##### Source data #####

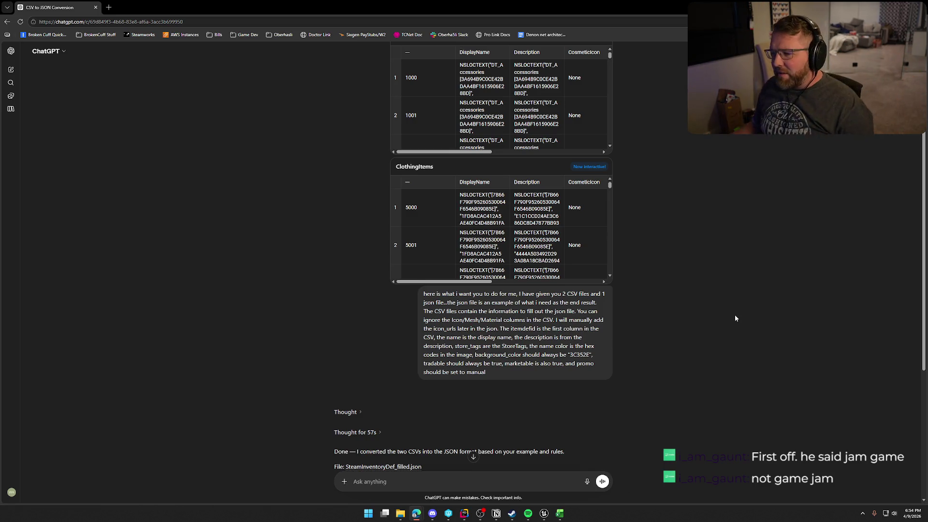
{"action": "scroll", "coordinate": [734, 317], "scroll_direction": "down", "scroll_amount": 2}
{"action": "scroll", "coordinate": [731, 320], "scroll_direction": "down", "scroll_amount": 2}
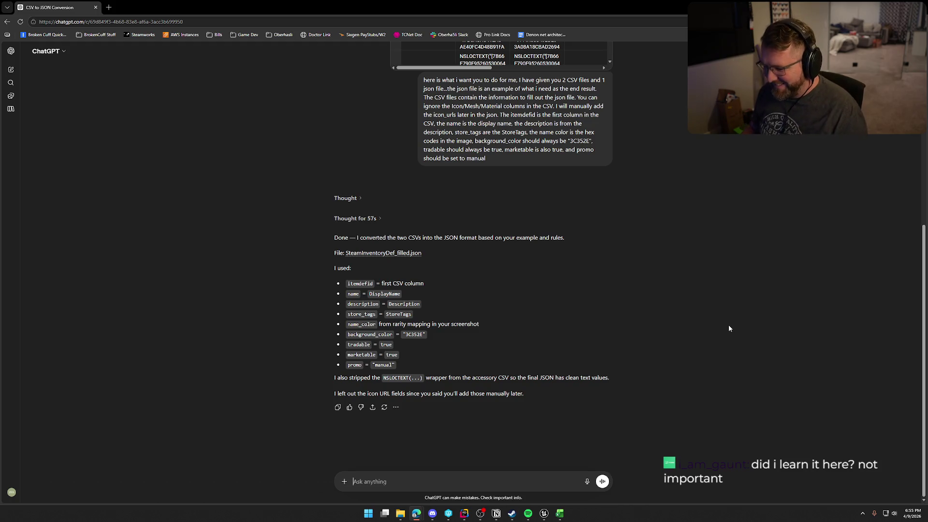
{"action": "left_click", "coordinate": [383, 252]}
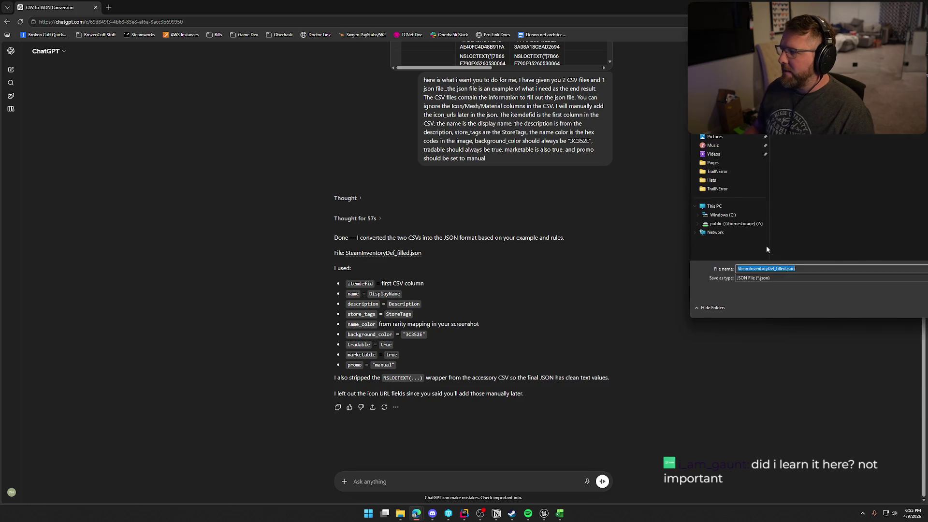
- Save the downloaded SteamInventoryDef_filled.json and maximize it in the editor
{"action": "key", "text": "Return"}
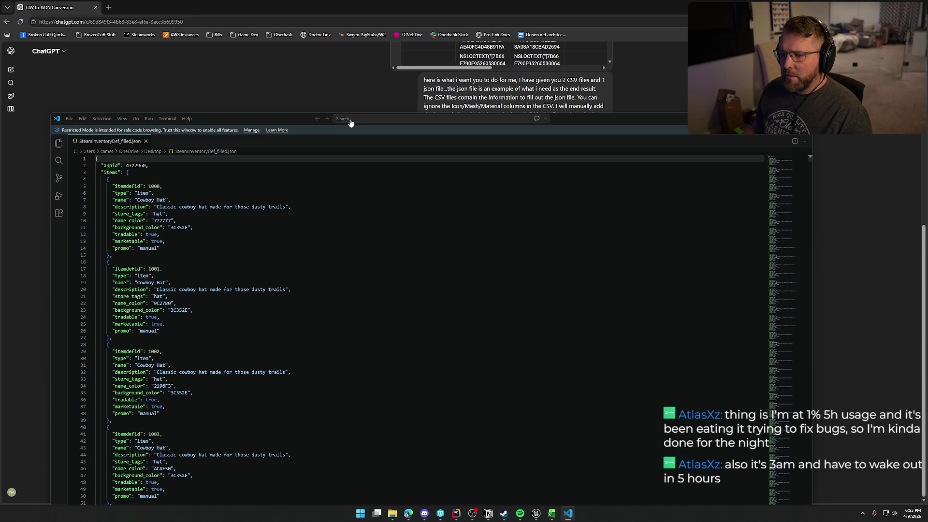
{"action": "double_click", "coordinate": [269, 120]}
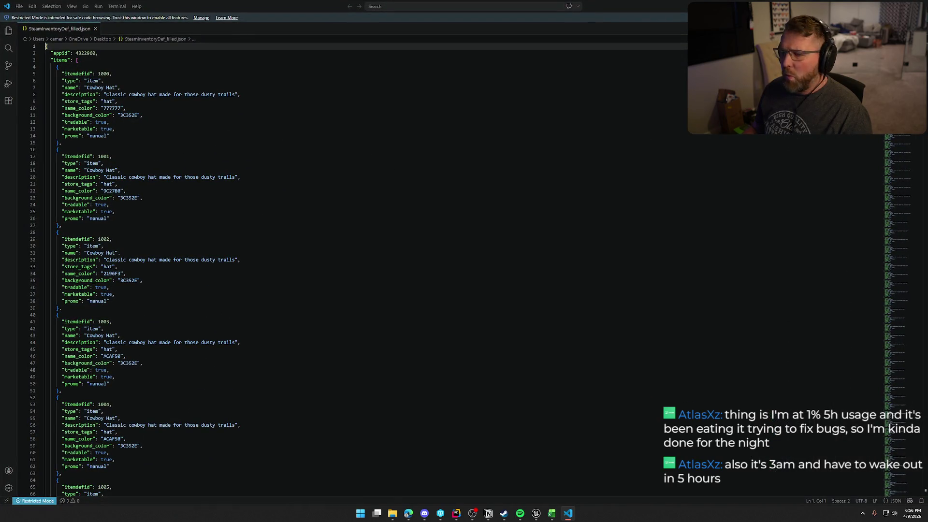
- Scroll through SteamInventoryDef_filled.json to review its appid 4322060 Cowboy Hat item entries
{"action": "key", "text": "alt+Tab"}
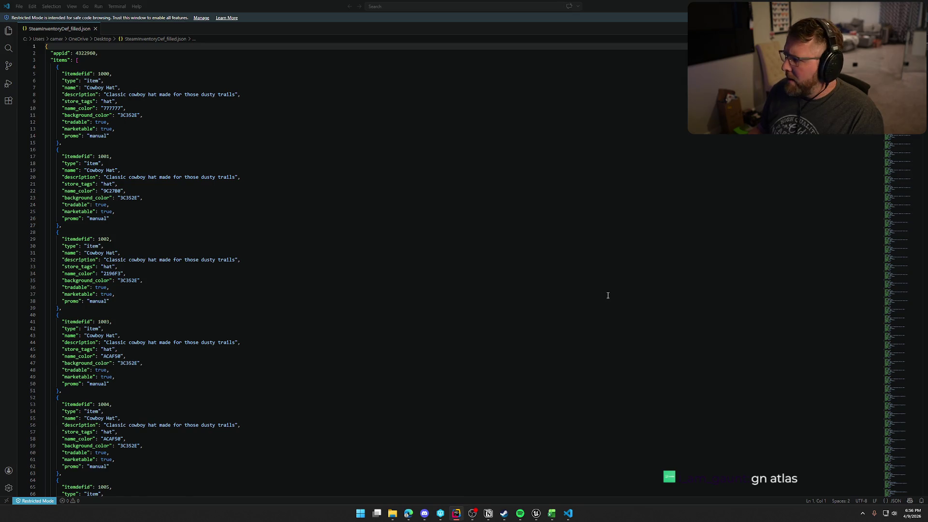
{"action": "scroll", "coordinate": [607, 296], "scroll_direction": "down", "scroll_amount": 2}
{"action": "mouse_move", "coordinate": [925, 49]}
{"action": "left_mouse_down"}
{"action": "mouse_move", "coordinate": [925, 483]}
{"action": "mouse_move", "coordinate": [902, 514]}
{"action": "left_mouse_up"}
{"action": "scroll", "coordinate": [902, 478], "scroll_direction": "up", "scroll_amount": 20}
{"action": "scroll", "coordinate": [902, 478], "scroll_direction": "down", "scroll_amount": 5}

#####

Activity — Working from the records above, find how many lines contain the string "json" and answer with the bare number.

Response — 2